SUL VIALE DEL TRAMONTO
di Monica Simionato
«Un uomo si propone il compito di disegnare il mondo. Trascorrendo gli anni, popola uno spazio con immagini di province, di regni, di montagne, di baie, di navi, d’isole, di pesci, di dimore, di strumenti, di astri, di cavalli e di persone. Poco prima di morire, scopre che quel paziente labirinto di linee traccia l’immagine del suo volto»
«Un uomo si propone il compito di disegnare il mondo. Trascorrendo gli anni, popola uno spazio con immagini di province, di regni, di montagne, di baie, di navi, d’isole, di pesci, di dimore, di strumenti, di astri, di cavalli e di persone. Poco prima di morire, scopre che quel paziente labirinto di linee traccia l’immagine del suo volto»
Borges
Il sottotitolo di questo scritto potrebbe essere “riflessioni
tra un’influenza e l’altra (che, per noi, il vero "influencer" di questi
giorni, è un antipatico virus stagionale e non un addetto a creativi mestieri
postmoderni).
Tra una tisana fatta per la figlia, una “schiscetta”
preparata per la suocera ammalata, rimane un tempo per pensare.
Io debbo essere “poco romana” nel senso che è nel fare, anche spicciolo, che mi
vengono le intuizioni migliori, più che nell’ozio. Non perché pensi che questa
lo sia, ma così, per dirlo in generale…io sono più “ora et labora”,
rappresentante di una “working class” che oltre al pane guardava sempre anche alle
rose (profumo e spine comprese). Ecco, però anche il colore, la bellezza, l’ispirazione
e l’intuizione che sembra non avere uno scopo, da approfondire per diletto o, anche
solo per aprire parentesi immaginarie.
Insomma, vagheggi da chi sta curando qualche piccolo
fastidio stagionale, tutto qua.
In questo poco, un pensiero potente legato sempre al tempo e
alla bellezza. Anche alla “terribile” bellezza di questo intreccio (aggettivo non scelto a
caso).
Leggevo in questi giorni di una scrittrice e femminista che
diceva che le donne saranno davvero “emancipate” quando non avranno più troppa
paura di invecchiare. Non è una citazione letterale, non trovo più l’articolo
di Lidia Ravera ma la sostanza è questa.
In uno dei momenti di pausa, guardando in quel mercato
virtual-ispirativo di immagini che è Pinterest, mi imbatto in questa foto di
Vanessa Redgrave.
E’ l'immagine di un'attrice famosa ma non troppo, bella di
una bellezza magnetica eppure discreta. Poco artefatta, il volto e la pelle, in
particolare, appaiono solcate da segni da interpretare, sembrano tracce
e strade che portano da qualche parte.
Quella dell’invecchiamento è una grande partita, nel passato
riservata alle classi privilegiate, che potevano prevenirne gli acciacchi oltre
che curarsi meglio, ora pare essere alla portata di tutti.

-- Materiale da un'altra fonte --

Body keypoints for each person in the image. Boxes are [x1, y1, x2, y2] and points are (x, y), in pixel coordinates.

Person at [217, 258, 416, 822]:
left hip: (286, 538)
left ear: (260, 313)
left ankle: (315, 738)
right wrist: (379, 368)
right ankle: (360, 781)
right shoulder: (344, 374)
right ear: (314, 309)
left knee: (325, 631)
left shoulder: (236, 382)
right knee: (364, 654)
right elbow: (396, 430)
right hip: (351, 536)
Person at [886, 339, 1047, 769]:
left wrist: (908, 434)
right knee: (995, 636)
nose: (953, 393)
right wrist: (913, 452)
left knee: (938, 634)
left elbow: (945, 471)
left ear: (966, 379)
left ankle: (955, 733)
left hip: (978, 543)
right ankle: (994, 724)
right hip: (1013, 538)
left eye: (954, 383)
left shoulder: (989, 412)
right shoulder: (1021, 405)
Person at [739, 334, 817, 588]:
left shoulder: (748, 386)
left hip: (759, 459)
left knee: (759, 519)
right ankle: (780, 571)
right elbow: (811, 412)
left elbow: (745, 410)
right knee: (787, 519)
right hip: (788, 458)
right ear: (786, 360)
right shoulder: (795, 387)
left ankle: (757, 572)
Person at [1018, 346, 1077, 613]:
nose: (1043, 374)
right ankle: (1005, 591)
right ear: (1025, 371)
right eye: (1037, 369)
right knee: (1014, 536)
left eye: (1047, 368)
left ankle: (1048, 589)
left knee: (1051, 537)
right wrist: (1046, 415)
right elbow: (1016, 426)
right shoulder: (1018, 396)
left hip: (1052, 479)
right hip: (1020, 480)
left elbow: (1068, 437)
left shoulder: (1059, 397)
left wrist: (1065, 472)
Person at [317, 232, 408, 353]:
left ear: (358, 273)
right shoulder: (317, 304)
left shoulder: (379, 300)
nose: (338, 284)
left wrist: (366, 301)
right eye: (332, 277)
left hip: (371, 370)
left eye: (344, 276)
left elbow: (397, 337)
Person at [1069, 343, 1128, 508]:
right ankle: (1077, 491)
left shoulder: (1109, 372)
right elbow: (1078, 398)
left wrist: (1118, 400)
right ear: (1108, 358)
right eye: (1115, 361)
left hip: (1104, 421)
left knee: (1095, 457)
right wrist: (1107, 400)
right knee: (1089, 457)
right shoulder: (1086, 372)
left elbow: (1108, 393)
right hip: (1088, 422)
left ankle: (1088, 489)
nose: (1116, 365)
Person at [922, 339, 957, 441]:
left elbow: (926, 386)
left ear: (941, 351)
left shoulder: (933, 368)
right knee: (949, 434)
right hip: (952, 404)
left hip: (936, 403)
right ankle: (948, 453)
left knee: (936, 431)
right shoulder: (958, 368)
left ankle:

Ma la “qualità” del tempo? Ho visto una sola nonna
invecchiare e farlo anche bene, ed è la mia nonna Martina, che è mancata a 99
anni. Una delle donne più vitali che io abbia mai conosciuto, vedova,
risposata, di nuovo vedova, quando perse il suo secondogenito smise di tingersi
i capelli e, pur curandosi sempre, lo fece in maniera diversa, chissà, forse
decise che fosse arrivato per lei il momento di concedesi un po’ di vecchiaia.
Così scrive Hillman:
“Come il daimon –
il codice dell’anima – presiede alla rappresentazione di
noi nell’età giovane, così il carattere delinea l’immagine di noi nell’età
senile, vale a dire «ciò che resta dopo che ce ne siamo andati». Ma se il
carattere sopravvive per immagini, invecchiare non è un mero processo fisiologico:
è una forma d’arte, e solo coltivandola potremo fare della nostra vecchiaia una
«struttura estetica» possente e memorabile, e incarnare il ruolo archetipico
dell’avo, custode oculato della memoria e difensore non bigotto della
tradizione – ovvero il compito cui siamo chiamati in tarda età. E non sarà
secondaria, nell’adempimento di tale compito, la forza di impatto del nostro
volto, che dal carattere è stato plasmato e del carattere è l’immagine più
rivelatrice”
La danza tra la forma e la sostanza è sempre molto affascinante e mi viene da pensare, guardando i volti sfigurati di alcuni uomini di potere che sembrano caricature, che la parità talvolta possa essere una trappola. Che il voltarsi indietro, a modelli "giovanili" per paura di perdere la forma "perfetta" e quindi il proprio "posto" nel mondo, non sia l'unica via possibile.
Forse si tratta proprio di una forma d'arte, l'arte di vivere al tramonto. E siamo tutti apprendisti.